The exercise
Reproduce verbatim the item lines from the one containing "county / district: Mohave" up to and including the one containing "scientific name: Agoseris aurantiaca".

Given information
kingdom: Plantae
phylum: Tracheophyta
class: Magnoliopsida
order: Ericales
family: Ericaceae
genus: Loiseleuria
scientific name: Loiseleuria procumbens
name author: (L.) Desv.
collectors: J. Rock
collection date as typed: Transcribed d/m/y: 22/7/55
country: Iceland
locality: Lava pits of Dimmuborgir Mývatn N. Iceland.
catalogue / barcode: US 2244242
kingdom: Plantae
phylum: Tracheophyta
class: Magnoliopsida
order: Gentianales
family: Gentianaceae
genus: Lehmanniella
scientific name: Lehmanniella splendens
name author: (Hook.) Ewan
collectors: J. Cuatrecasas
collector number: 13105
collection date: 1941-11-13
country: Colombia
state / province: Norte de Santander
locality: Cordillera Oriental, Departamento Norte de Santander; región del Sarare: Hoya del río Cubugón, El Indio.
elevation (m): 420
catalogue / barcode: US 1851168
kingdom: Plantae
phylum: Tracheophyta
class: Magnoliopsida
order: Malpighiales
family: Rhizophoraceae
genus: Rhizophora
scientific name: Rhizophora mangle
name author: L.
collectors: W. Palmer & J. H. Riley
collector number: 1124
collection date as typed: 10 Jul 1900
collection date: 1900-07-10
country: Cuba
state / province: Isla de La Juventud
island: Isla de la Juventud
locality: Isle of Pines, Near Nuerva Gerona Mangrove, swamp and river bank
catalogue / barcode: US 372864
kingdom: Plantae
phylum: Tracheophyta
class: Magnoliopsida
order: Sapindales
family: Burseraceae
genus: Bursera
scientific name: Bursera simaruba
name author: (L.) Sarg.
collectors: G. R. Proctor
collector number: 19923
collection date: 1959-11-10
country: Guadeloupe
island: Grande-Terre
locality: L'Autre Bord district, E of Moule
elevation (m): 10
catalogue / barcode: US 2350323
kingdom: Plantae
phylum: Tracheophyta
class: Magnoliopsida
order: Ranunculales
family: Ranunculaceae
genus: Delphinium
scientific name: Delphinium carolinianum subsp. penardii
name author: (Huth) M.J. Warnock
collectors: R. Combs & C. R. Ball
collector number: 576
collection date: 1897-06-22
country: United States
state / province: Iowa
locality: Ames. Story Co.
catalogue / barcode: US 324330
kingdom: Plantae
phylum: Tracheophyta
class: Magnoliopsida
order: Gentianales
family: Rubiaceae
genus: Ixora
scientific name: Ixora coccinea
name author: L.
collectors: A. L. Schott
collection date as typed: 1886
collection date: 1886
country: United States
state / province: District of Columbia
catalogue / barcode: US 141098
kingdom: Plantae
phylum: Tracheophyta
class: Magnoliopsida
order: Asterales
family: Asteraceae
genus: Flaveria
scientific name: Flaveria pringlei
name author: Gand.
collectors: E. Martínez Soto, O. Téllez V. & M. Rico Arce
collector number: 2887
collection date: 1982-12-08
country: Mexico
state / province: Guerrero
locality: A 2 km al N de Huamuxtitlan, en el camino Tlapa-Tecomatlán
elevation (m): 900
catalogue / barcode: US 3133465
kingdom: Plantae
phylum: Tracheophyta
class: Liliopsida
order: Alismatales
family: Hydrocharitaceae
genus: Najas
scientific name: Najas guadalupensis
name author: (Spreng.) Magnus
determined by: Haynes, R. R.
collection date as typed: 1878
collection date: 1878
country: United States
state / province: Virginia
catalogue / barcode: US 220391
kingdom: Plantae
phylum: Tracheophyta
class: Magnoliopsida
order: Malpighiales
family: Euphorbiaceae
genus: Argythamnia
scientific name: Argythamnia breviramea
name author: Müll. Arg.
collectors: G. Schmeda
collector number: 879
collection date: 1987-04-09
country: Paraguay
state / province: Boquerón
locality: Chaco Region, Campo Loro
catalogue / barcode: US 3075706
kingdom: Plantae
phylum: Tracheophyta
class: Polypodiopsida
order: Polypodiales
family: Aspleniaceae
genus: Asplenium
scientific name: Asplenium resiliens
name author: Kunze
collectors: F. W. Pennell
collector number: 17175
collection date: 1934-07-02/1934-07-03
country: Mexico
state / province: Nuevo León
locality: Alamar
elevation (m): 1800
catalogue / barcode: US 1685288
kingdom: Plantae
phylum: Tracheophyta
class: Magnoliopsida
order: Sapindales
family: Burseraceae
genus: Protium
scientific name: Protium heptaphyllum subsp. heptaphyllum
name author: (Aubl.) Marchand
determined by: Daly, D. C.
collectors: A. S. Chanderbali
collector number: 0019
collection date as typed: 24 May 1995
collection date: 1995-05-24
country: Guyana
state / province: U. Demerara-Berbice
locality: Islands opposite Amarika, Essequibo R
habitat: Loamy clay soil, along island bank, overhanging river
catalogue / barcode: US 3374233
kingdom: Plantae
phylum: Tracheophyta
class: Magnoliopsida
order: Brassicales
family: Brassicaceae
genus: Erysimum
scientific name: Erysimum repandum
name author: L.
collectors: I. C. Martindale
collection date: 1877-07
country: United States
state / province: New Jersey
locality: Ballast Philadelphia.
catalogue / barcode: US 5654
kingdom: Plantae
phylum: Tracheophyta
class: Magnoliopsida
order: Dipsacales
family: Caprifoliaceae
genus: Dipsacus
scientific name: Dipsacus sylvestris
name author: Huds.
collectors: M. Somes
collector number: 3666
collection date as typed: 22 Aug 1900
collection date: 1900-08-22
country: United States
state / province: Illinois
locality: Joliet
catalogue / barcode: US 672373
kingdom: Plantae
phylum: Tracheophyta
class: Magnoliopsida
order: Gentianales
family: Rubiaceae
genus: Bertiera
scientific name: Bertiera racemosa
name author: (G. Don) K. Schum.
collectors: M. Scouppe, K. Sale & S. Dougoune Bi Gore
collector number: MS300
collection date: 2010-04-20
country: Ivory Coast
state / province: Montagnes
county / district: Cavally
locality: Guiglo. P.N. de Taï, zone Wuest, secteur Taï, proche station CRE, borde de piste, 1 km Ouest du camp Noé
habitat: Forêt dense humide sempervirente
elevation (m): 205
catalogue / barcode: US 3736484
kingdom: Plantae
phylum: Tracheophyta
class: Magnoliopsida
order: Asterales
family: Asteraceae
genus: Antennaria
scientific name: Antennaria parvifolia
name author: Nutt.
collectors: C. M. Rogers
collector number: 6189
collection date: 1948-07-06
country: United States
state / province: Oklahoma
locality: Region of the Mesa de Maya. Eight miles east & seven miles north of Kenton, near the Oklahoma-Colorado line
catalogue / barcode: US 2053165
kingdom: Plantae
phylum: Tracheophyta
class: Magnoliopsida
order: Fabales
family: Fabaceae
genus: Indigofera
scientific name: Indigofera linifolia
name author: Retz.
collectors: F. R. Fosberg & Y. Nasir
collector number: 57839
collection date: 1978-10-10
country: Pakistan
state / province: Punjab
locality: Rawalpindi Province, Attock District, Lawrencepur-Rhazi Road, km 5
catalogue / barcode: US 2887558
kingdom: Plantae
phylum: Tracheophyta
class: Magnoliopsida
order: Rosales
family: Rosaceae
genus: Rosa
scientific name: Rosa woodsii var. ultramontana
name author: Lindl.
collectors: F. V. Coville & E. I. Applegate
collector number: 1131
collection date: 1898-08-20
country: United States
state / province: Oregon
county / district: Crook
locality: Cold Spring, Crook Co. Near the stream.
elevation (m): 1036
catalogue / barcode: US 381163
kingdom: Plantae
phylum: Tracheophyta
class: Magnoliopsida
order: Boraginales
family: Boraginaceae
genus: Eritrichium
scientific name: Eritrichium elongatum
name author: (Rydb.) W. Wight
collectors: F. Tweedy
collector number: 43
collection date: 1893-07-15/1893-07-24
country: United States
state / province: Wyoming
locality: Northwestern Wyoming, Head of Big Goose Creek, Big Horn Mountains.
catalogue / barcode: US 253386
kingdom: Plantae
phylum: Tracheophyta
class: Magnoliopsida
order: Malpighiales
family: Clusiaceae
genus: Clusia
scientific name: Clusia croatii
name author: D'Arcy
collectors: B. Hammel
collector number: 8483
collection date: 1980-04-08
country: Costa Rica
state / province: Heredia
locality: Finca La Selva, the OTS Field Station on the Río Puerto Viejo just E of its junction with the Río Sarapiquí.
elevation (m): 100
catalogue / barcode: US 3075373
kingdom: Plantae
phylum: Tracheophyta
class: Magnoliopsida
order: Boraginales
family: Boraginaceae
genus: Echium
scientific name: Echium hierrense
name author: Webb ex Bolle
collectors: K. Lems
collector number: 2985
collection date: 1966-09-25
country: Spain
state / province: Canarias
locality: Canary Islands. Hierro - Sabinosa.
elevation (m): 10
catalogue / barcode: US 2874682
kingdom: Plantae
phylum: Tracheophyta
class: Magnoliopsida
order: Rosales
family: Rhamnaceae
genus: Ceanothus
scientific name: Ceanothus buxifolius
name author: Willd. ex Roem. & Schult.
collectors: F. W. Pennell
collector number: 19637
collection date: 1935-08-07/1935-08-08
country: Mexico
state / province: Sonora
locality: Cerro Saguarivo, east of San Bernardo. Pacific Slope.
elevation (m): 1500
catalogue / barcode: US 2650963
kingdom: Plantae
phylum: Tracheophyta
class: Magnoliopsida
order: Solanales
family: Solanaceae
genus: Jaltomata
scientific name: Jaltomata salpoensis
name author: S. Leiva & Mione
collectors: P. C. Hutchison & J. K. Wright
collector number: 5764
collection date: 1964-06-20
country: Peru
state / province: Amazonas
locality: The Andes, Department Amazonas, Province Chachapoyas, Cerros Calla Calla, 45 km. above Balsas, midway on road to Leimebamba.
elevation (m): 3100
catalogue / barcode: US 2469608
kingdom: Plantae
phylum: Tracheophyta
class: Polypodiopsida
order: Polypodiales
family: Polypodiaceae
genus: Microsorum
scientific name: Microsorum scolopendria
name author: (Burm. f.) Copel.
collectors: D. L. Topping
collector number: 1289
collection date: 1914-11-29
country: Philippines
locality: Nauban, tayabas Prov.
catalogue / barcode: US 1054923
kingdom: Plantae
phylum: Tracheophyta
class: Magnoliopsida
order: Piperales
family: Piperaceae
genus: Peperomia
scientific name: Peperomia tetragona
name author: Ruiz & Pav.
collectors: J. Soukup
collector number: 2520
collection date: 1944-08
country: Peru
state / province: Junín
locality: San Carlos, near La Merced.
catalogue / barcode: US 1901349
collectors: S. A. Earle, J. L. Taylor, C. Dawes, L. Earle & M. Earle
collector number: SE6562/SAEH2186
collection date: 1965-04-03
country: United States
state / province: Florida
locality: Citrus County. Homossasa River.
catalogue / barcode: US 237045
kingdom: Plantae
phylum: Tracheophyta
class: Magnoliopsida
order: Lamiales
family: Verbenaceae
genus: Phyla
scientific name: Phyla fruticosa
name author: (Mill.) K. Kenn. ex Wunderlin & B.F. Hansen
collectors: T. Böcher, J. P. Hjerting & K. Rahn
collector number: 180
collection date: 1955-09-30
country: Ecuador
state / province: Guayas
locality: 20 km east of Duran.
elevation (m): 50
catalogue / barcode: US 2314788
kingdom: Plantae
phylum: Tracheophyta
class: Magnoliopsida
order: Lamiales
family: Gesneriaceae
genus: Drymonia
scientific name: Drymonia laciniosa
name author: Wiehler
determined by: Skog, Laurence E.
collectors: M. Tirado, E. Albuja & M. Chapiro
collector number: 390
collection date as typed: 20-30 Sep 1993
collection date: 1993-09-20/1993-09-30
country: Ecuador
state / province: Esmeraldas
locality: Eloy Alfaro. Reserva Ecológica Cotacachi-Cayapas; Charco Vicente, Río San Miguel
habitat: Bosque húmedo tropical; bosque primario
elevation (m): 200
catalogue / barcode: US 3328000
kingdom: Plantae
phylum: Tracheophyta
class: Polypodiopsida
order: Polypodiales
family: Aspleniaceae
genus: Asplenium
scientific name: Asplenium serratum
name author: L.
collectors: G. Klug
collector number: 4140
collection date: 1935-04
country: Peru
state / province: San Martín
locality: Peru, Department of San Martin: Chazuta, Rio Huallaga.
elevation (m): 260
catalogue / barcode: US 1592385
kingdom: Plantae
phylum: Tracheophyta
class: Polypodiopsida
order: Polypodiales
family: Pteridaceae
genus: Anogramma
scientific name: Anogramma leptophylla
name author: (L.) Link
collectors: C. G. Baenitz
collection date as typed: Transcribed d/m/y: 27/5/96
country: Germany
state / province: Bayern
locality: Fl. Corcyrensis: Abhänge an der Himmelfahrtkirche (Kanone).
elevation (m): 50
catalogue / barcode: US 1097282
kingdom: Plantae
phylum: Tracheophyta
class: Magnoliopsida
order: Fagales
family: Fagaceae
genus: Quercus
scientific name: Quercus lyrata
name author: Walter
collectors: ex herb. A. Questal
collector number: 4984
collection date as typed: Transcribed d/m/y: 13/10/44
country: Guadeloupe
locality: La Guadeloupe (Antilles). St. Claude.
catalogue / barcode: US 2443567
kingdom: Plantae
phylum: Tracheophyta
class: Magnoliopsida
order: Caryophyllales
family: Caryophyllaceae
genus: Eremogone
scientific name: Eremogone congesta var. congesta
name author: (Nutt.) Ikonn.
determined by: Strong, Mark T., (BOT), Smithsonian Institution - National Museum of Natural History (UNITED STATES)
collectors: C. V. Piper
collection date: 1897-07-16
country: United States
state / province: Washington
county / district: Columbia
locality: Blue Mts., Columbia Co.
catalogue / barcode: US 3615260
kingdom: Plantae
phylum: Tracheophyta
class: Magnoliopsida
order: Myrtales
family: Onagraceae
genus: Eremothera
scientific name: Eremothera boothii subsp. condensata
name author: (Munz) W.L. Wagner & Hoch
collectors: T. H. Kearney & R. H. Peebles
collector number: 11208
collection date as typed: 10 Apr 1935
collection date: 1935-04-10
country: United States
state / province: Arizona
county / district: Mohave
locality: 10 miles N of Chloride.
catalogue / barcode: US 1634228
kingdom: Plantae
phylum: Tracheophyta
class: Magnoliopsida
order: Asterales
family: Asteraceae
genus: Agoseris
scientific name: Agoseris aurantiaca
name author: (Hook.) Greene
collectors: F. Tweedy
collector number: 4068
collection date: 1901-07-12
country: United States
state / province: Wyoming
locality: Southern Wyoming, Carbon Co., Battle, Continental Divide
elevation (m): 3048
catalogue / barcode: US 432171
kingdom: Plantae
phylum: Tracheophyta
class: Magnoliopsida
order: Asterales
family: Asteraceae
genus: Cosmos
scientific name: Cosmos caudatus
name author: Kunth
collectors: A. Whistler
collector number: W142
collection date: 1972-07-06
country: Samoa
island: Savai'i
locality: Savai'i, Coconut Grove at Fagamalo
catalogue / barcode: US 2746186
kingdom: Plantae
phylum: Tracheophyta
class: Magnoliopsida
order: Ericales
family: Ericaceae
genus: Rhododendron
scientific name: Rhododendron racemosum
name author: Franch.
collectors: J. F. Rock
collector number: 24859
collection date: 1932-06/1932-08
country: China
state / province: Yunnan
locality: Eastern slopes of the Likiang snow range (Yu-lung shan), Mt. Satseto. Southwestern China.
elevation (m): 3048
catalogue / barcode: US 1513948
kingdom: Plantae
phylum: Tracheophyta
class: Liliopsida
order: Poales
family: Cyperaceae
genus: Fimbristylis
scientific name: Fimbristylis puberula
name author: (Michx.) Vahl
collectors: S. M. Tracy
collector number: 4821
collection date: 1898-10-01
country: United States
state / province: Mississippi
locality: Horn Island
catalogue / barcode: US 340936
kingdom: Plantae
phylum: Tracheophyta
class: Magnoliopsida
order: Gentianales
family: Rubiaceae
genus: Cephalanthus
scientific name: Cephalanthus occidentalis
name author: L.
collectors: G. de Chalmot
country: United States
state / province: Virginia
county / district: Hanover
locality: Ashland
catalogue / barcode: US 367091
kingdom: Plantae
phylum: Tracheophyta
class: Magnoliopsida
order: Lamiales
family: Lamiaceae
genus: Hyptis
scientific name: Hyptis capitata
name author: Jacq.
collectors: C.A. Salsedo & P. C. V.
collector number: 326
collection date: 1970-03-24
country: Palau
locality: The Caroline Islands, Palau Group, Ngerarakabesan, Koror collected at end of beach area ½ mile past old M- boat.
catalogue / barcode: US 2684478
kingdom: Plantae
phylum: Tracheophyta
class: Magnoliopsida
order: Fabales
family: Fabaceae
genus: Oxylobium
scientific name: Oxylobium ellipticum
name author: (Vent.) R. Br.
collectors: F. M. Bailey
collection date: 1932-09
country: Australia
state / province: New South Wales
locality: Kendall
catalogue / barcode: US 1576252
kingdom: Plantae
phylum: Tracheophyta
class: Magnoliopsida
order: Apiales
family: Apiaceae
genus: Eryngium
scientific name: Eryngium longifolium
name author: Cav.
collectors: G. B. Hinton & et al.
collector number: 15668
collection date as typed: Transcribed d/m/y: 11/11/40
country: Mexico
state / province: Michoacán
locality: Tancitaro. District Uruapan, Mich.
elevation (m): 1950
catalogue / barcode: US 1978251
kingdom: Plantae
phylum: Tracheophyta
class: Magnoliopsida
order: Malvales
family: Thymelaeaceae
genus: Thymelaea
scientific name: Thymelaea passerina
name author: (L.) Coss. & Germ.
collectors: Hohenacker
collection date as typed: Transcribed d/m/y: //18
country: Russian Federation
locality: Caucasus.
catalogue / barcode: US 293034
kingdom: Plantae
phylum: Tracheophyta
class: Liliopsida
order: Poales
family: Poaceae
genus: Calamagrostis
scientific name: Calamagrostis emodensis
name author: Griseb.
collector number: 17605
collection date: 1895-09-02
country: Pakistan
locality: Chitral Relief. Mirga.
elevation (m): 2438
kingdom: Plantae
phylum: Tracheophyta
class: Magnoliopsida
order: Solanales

Result for this exercise
county / district: Mohave
locality: 10 miles N of Chloride.
catalogue / barcode: US 1634228
kingdom: Plantae
phylum: Tracheophyta
class: Magnoliopsida
order: Asterales
family: Asteraceae
genus: Agoseris
scientific name: Agoseris aurantiaca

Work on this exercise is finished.